O acesso ao direito é universal. A ninguém deve ser dificultado, nomeadamente por insuficiência de meios económicos (art.º 1.º da Lei n.º 34/2004, e 29 de Julho, alterada e republicada pela Lei n.º 47/2007, de 28 de Agosto (L. 34/2004).
Uma vez verificada a insuficiência económica para o pagamento das despesas judiciais pela entidade competente – Segurança Social – não faz qualquer sentido que o tribunal obstaculize a materialização dos efeitos do apoio judiciário, com fundamento em razões de forma.
Até porque, o trânsito em julgado da condenação em custas não impede – nunca impediu – a observância desses efeitos. E a concessão prévia de apoio judiciário – incluída a dispensa do pagamento de custas – também nunca impediu os tribunais de condenar os isentados no pagamento dessas mesmas custas, em decisões que transitam sem que, por isso, se vão liquidar e executar as custas respectivas. Tais condenações visam o “regresso de melhor fortuna” dos beneficiados, porque se entende que seria socialmente injusto que tais pessoas, uma vez adquiridos meios de fortuna que lhes permitissem pagar as custas sem custo – passe o paradoxo – o não fizessem, em detrimento do esforço comunitário para assegurar o acesso ao direito aos efectivamente necessitados.
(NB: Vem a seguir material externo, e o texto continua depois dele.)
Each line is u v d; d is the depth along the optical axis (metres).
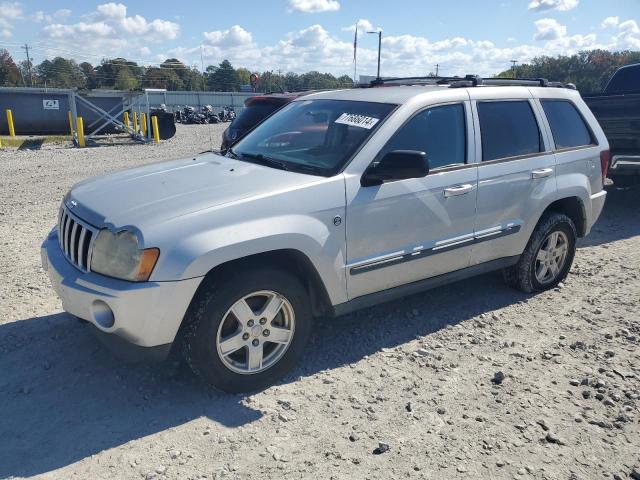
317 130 4.40
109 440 3.15
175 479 2.86
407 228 4.16
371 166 3.97
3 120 24.58
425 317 4.85
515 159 4.86
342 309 4.00
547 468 3.01
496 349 4.31
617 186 9.58
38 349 4.12
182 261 3.21
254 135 4.89
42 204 9.23
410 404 3.53
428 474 2.93
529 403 3.59
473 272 4.79
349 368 3.98
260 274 3.51
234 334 3.53
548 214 5.30
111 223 3.32
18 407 3.44
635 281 5.80
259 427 3.29
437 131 4.39
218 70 124.56
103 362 3.97
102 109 25.06
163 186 3.77
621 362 4.14
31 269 5.81
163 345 3.32
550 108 5.34
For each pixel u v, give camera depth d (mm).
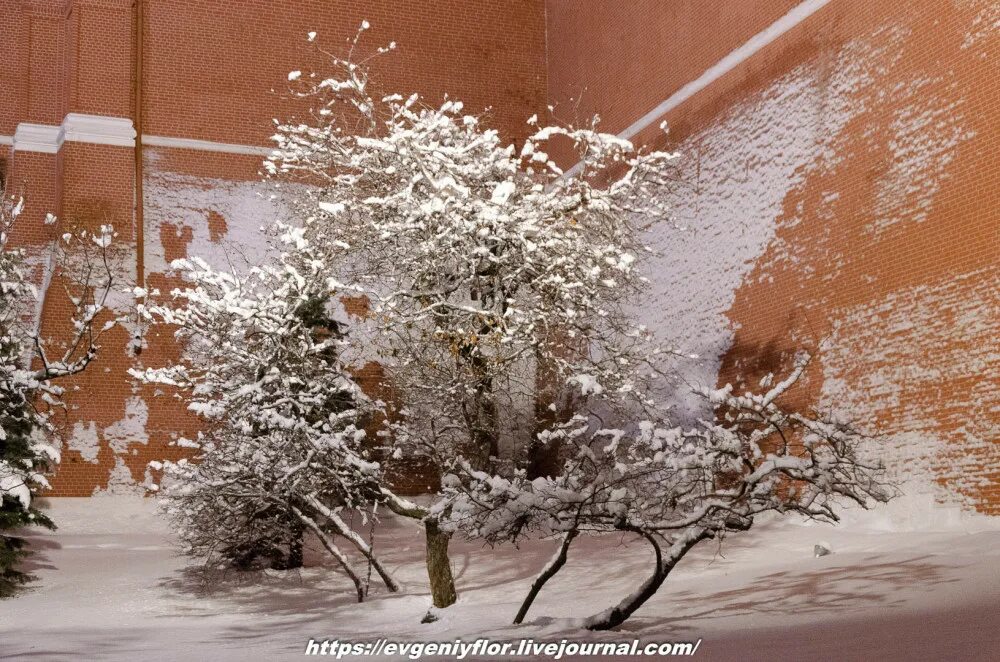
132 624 17062
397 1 34281
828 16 23297
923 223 19969
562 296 18891
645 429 12336
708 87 27328
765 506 11789
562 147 34469
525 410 24719
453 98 34438
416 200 18609
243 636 14594
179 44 32062
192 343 26766
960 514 18500
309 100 32875
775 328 23812
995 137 18562
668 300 27781
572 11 34281
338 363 21812
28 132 31281
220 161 31812
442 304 18172
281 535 21625
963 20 19516
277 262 21984
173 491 21141
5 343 20688
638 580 18234
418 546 24750
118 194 30297
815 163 23156
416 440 19672
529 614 15133
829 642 9203
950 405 18938
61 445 27812
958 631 9008
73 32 30766
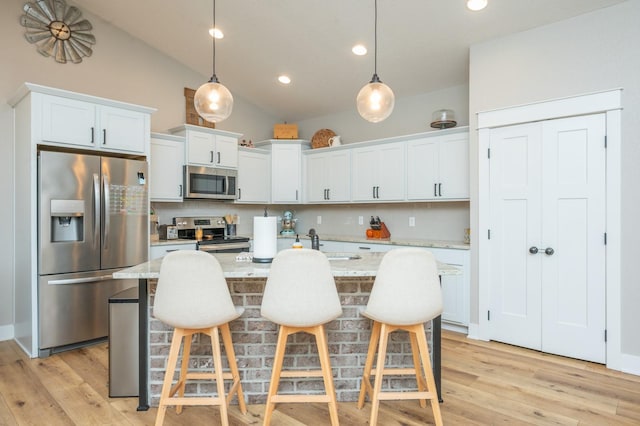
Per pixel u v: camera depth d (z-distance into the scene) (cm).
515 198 321
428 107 446
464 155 381
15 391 241
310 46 391
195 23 385
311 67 431
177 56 457
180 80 469
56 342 306
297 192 533
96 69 398
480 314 339
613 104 273
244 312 227
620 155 271
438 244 373
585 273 288
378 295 189
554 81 299
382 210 489
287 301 180
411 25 331
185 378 212
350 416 212
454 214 425
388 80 429
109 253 335
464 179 381
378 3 311
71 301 314
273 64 438
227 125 519
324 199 513
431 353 227
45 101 307
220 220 505
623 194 271
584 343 288
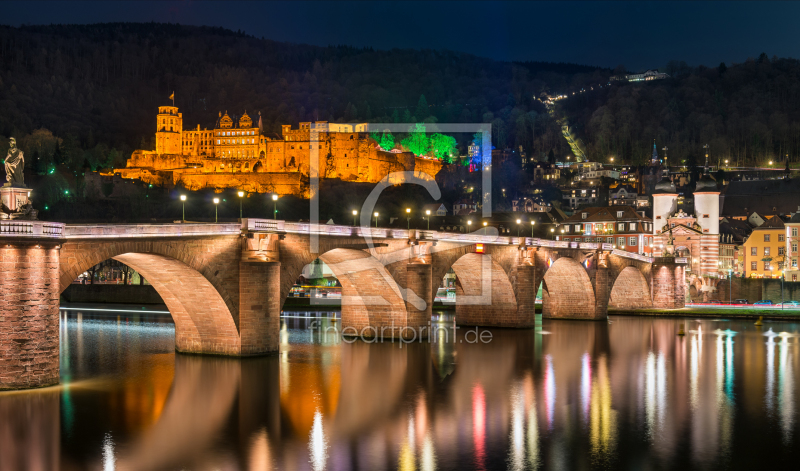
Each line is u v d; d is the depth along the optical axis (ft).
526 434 173.27
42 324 182.39
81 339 328.29
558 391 222.89
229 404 196.95
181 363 247.50
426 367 261.24
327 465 148.66
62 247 188.55
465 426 180.14
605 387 230.07
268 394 209.26
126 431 169.68
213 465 147.33
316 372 245.45
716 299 583.99
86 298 574.15
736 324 431.84
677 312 483.92
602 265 450.71
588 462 152.35
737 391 224.53
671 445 165.07
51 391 182.29
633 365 273.13
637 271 506.89
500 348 313.53
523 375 249.55
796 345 331.57
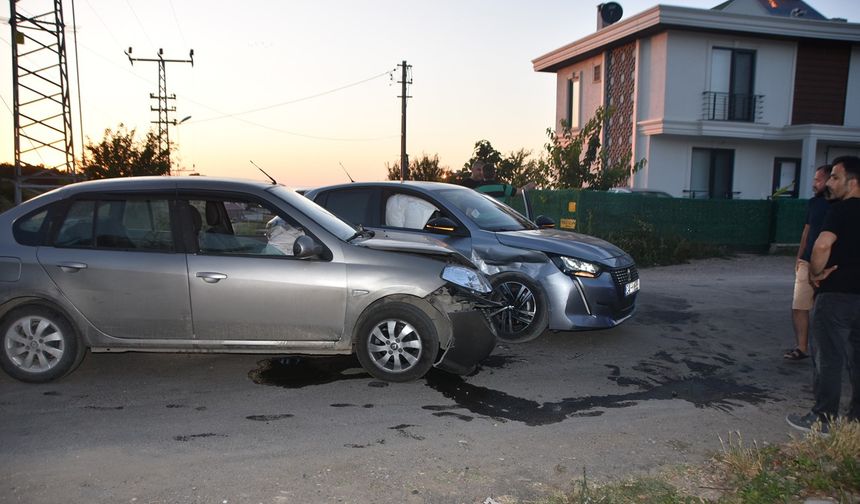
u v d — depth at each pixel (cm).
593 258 640
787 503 321
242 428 425
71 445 394
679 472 364
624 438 416
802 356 607
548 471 365
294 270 505
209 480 349
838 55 2116
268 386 512
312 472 360
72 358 506
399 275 505
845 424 392
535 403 483
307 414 452
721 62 2034
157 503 324
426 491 338
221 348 510
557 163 1702
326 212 576
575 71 2491
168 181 529
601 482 350
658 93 2020
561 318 636
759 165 2147
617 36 2097
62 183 2448
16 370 503
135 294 501
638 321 780
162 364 567
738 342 682
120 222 514
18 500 326
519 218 754
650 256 1362
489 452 390
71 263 498
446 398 490
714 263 1389
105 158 3084
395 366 514
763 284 1091
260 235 520
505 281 652
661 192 1930
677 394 509
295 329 508
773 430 433
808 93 2108
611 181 1673
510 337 652
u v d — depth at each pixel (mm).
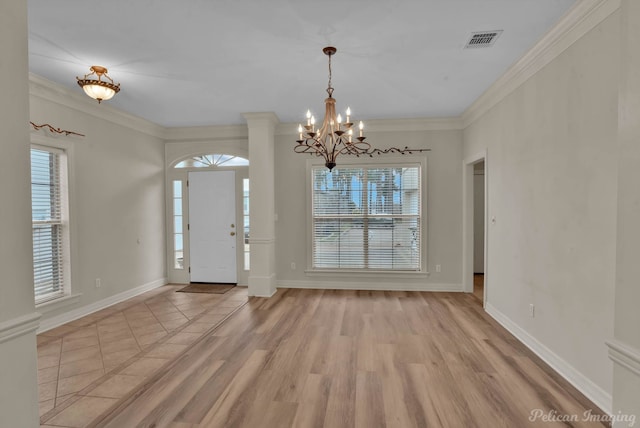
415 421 2057
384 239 5316
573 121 2432
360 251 5371
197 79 3500
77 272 4016
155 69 3242
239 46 2797
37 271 3654
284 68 3236
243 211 5660
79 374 2648
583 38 2312
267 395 2344
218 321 3859
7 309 1195
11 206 1210
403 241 5285
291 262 5457
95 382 2525
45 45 2762
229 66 3186
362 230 5359
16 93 1229
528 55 2920
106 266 4477
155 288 5461
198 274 5797
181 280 5828
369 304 4500
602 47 2135
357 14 2350
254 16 2363
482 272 6656
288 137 5402
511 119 3418
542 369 2684
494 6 2262
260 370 2697
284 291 5238
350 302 4602
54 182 3826
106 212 4484
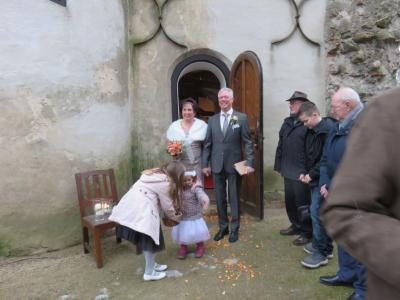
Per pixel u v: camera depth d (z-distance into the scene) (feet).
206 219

Pode, assim, afirmar-se, com uma confortável margem de segurança, que a produção dos efeitos da concessão de apoio judiciário está muito mais directamente ligada ao concreto estado socioeconómico dos abrangidos e às concomitantes decisões de concessão de apoio, do que às decisões condenatórias ou absolutórias proferidas nos processos penais em que intervêm os beneficiários do apoio.
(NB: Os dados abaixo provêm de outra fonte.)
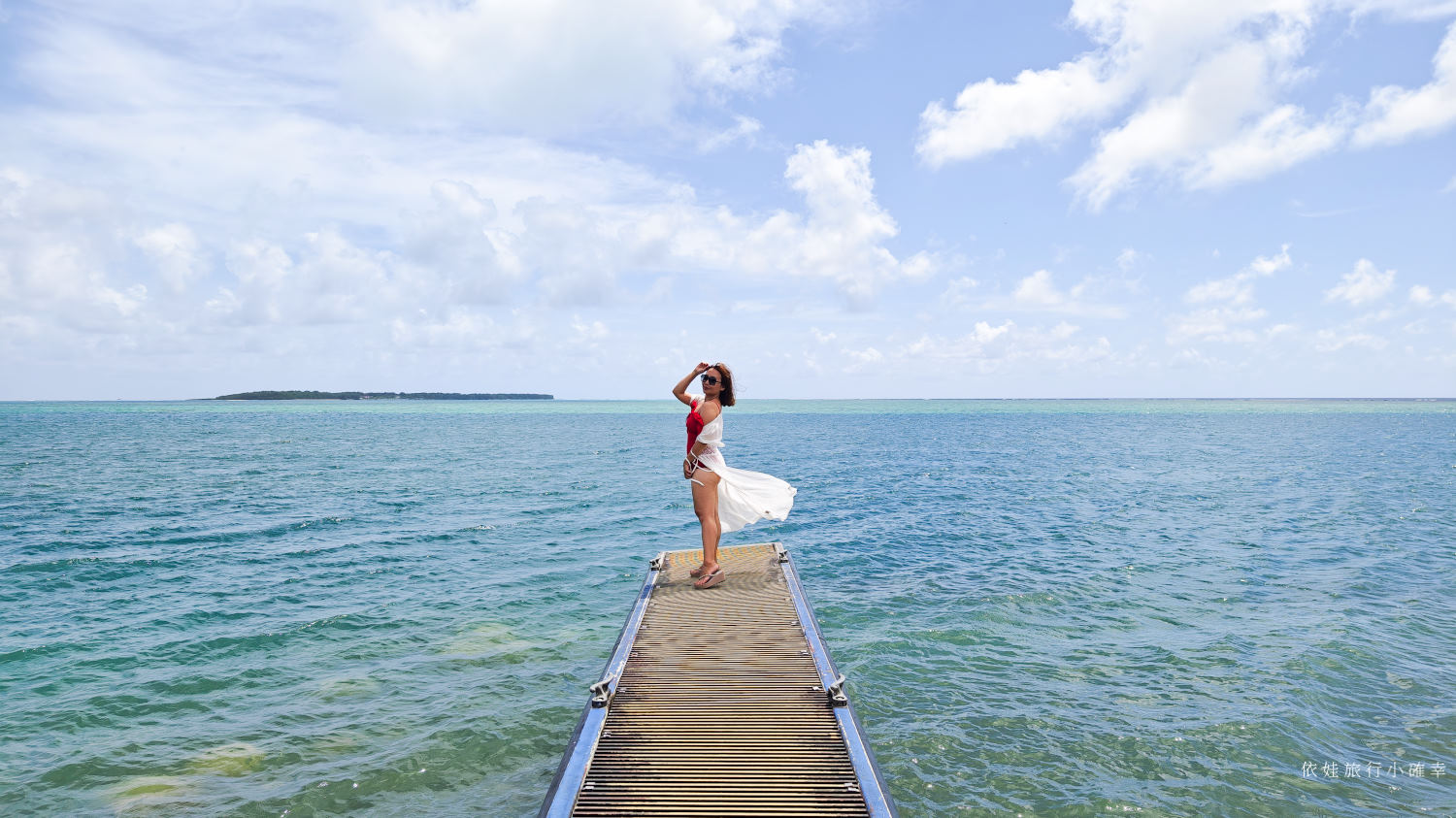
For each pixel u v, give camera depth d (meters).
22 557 15.77
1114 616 11.60
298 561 15.56
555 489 27.59
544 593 13.16
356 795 6.59
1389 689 8.66
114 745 7.41
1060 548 16.73
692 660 7.47
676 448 50.75
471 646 10.38
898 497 25.41
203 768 6.99
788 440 60.53
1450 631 10.71
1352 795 6.48
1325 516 20.94
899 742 7.50
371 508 22.69
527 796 6.62
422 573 14.52
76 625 11.19
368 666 9.64
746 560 11.42
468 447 51.06
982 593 12.97
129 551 16.41
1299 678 8.98
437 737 7.66
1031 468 35.62
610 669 7.07
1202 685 8.84
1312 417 120.50
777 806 5.03
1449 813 6.17
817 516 21.42
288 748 7.40
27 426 82.50
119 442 53.97
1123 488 27.62
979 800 6.48
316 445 52.31
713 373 9.77
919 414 141.00
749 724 6.17
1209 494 25.88
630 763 5.57
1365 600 12.38
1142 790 6.60
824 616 11.73
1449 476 30.98
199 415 130.12
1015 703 8.39
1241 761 7.08
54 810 6.26
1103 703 8.40
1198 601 12.44
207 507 22.72
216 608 12.10
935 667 9.53
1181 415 133.00
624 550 16.77
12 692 8.68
A lei não estabelece qualquer prazo limite para o pedido de concessão de apoio judiciário. O art.º 18.º, n.º 2, da L. 34/2004 dispõe que o apoio judiciário deve ser requerido antes da primeira intervenção processual, mas esta é uma norma meramente indicativa, que sofre da adaptação imposta pelas circunstâncias. Nomeadamente não pode ser considerada sempre que a primeira intervenção no processo não depende da vontade do sujeito e pode sobrevir de surpresa.
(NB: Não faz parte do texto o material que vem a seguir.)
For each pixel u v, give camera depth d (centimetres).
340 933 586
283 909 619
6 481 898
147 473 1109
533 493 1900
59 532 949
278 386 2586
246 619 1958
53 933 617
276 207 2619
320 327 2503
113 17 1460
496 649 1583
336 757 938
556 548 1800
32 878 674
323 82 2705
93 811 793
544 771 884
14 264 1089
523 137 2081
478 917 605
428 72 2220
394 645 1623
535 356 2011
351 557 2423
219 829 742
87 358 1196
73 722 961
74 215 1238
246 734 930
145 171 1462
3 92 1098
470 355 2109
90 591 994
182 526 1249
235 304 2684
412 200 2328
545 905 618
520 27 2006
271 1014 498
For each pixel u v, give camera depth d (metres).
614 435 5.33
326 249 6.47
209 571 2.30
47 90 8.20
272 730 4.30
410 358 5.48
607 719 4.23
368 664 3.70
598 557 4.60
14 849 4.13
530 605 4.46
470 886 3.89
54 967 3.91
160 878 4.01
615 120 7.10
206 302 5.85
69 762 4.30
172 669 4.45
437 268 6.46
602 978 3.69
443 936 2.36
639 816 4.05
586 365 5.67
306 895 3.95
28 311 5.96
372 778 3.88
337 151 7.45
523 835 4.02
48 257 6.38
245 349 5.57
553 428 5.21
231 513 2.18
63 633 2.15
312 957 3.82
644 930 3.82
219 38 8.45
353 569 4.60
Assim, seria uma solução em tudo contrária ao espírito da lei, que alguém julgado em processo sumário, em sucessão de actos imediatamente seguidos à detenção em flagrante delito, até ao julgamento, não pudesse beneficiar de apoio judiciário, independentemente do seu estatuto económico, pela simples razão de não ter tido oportunidade de o requerer antes da realização do julgamento.
Em sentido muito similar ao exposto decidiu-se no, a nosso ver exemplar, Acórdão da Relação de Guimarães de 2005/10/31, proferido no processo n.º 1783/05-1, sendo relator Fernando Monterroso, consultável em http://www.dgsi.pt...., com o seguinte sumário publicado:
« I – Na vigência da Lei 30-E/90 de 20-12, tal como já acontecia no regime do anterior Dec.-Lei 387-B/87, de 29-12, em que o apoio judiciário podia ser requerido “em qualquer estado da causa”’ – art. 17 n° 2, a jurisprudência veio a fixar-se no entendimento de que o apoio judiciário só operava para o futuro, isto é, a partir do momento em que tinha sido requerido.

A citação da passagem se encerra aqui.